SET OF TASKS —
A: According to the article on Ecuador's historical sites, how long did it take to build the Catedral Nueva in Cuenca?
B: Please extend the article on Ecuador's historical sites, picking up right after its final sentence.

SOURCE PASSAGE —
^^^^

Visiting some of Ecuador’s historical sites and landmarks is important as the impact of history on Ecuadorians and their culture is undeniable. Having a glimpse of these sites will give you better knowledge and appreciation for the Ecuadoreans. It will also take you on a fascinating journey to the past where you will learn things about this amazing country.
Ecuador has several intriguing historical monuments, buildings, and natural sights that are well worth seeing. We shall list a few of them in this article.
Iglesia de San Francisco — Old Town, Quito
Quito’s original church, San Francisco, is still one of the city’s most spectacular, especially with the adjoining monastery, museum, large altar, and wide stairway climbing from the square. The church and its elaborate interior are currently undergoing substantial repair, which should only add to the beauty of this classic colonial-era church. It’s located in Quito’s old town.
Catedral Nueva — Cuenca
It took almost 80 years to build the huge Catedral Nueva in Cuenca. Its two soaring blue domes dominate the Cuenca skyline, especially from one of the hillside lookouts outside town. Don’t pass up the opportunity to see its stunning interior, which features white marble floors, stained-glass windows, and a Renaissance-style main altar.
Ingapirca Ruins — Cañar Province
Ingapirca is the biggest Inca ruin in Ecuador and a historically significant monument. It was constructed by both the Inca and the Cañari people, initially by the Cañari and then by the Inca.
You can see the various styles of architecture between the two tribes which make for very intriguing exploration. The Incas used very smooth stones with no mortar, but the Cañari utilize mortar with slightly rougher stones.
Mitad Del Mundo — Quito
The Middle of the World Monument honors the spot where French explorers discovered the equatorial line in 1736. Both the monument and the explorer’s calculations were 250 meters actually inaccurate. Nevertheless, at the time it was a significant achievement.
Despite the fact that the “middle of the world” monument is not literally in the middle of the world, it is a popular tourist destination. Although it isn’t the most accurate, the towering edifice is stunning.
There is also the Itiñan Solar Museum, which houses various oddities related to both the equator and the local people.
Muro de las Lagrimas (Wall of Tears) — Isabela Island, Galapagos
The detainees of an old correctional camp created by then-President Jose Maria Velasco Ibarra built the wall of tears between 1945 and 1959. The wall is a striking sight: 25 meters tall and formed of lava rock, with magnificent stones. It was named The Wall of Tears.

^^^^

SUPPLIED RECORDS —
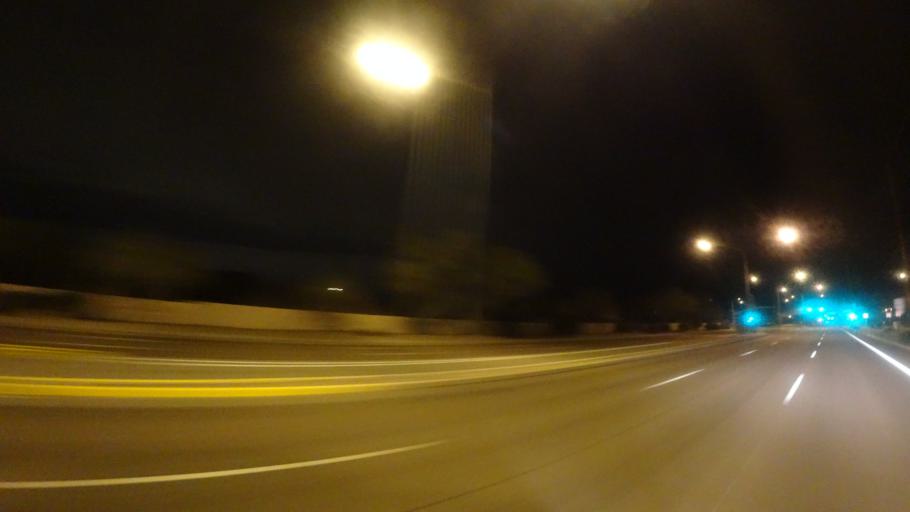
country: US
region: Arizona
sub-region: Pinal County
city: Apache Junction
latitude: 33.4701
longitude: -111.6838
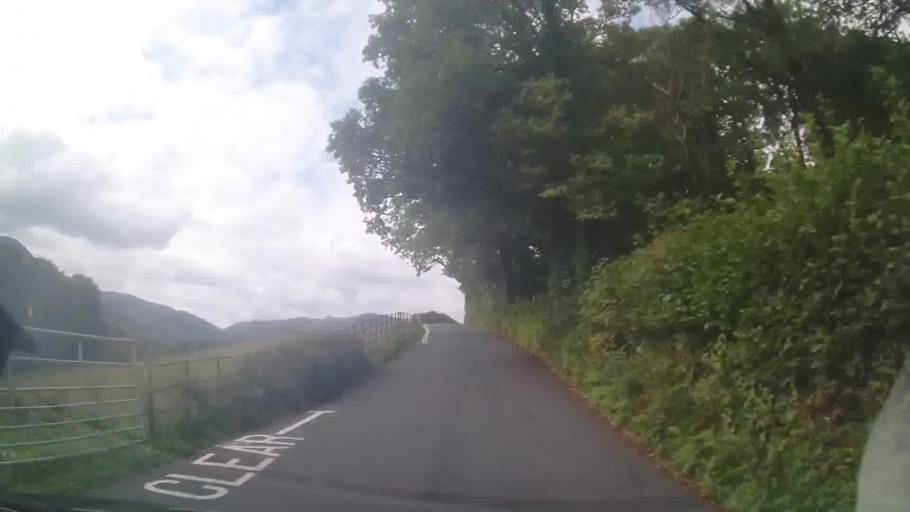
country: GB
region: England
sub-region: Cumbria
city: Ambleside
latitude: 54.4189
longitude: -3.0476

^^^^

THE RESPONSES —
A: Almost 80 years.

B:
The wall’s name derives from a weeping noise that it is said to emit. However, these supposedly creepy noises are probably only the wind rustling through the many stone fissures and gaps. Another explanation for the name of the wall is that it is the place where the strong weep and the weak die. This term, which is mirrored, is suitable because prisoners endured great suffering in order to construct the wall.
Other than to keep the captives occupied, the wall seems to have had little use. Even though the wall was never finished, it is a historic location that you should see while traveling to the Galapagos.
Leon Dormido (Kicker Rock) — San Cristobal Island, Galapagos
Leon Dormido or also referred to as Kicker Rock is a popular snorkeling spot in the Galapagos. What you see above the water, like an iceberg, just communicates half of the story. Kicker rock stands 152 meters above the water, making it an ideal roost for frigatebirds, blue-footed boobies, and other native birds.
The hidden beauty is beneath the water. Time has carved a canal in this volcanic tube, providing a haven for white-tipped reef sharks, Galapagos sea lions, Galapagos sharks, Galapagos sea turtles, several fish species, and huge rays.
Otavalo Market — Imbabura Province
Otavalo Market, also known locally as Plaza de Los Ponchos and Centenario Market, is Latin America’s largest indigenous market. It is in the Otavalo district of the Imbabura province.
Foreigners and locals alike frequent the Otavalo market.
There, you can learn about the Kichwa Otavalo people and their world-renowned crafts. You may walk through the market and its various corners, buy brilliantly colored fabrics and crafts, and sample the local cuisine.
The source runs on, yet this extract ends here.